### Try it
With pictures removed, output every record below exactly as written.

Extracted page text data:
____________
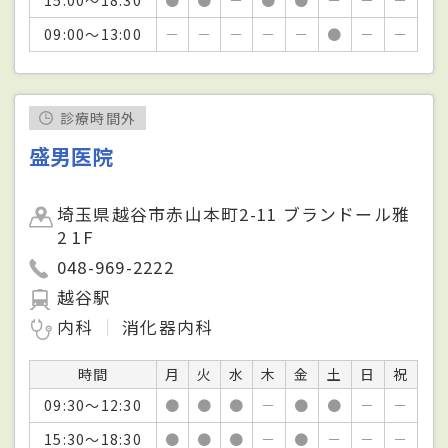
09:00～13:00
－
－
－
－
－
●
－
－
診療時間外
盛男医院
埼玉県越谷市赤山本町2-11 ブランドール雅
2 1F
048-969-2222
越谷駅
内科
消化器内科
時間
月
火
水
木
金
土
日
祝
09:30～12:30
●
●
●
－
●
●
－
－
15:30～18:30
●
●
●
－
●
－
－
－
____________
### Exercise result
09:00～13:00
－
－
－
－
－
●
－
－
診療時間外
盛男医院
埼玉県越谷市赤山本町2-11 ブランドール雅
2 1F
048-969-2222
越谷駅
内科
消化器内科
時間
月
火
水
木
金
土
日
祝
09:30～12:30
●
●
●
－
●
●
－
－
15:30～18:30
●
●
●
－
●
－
－
－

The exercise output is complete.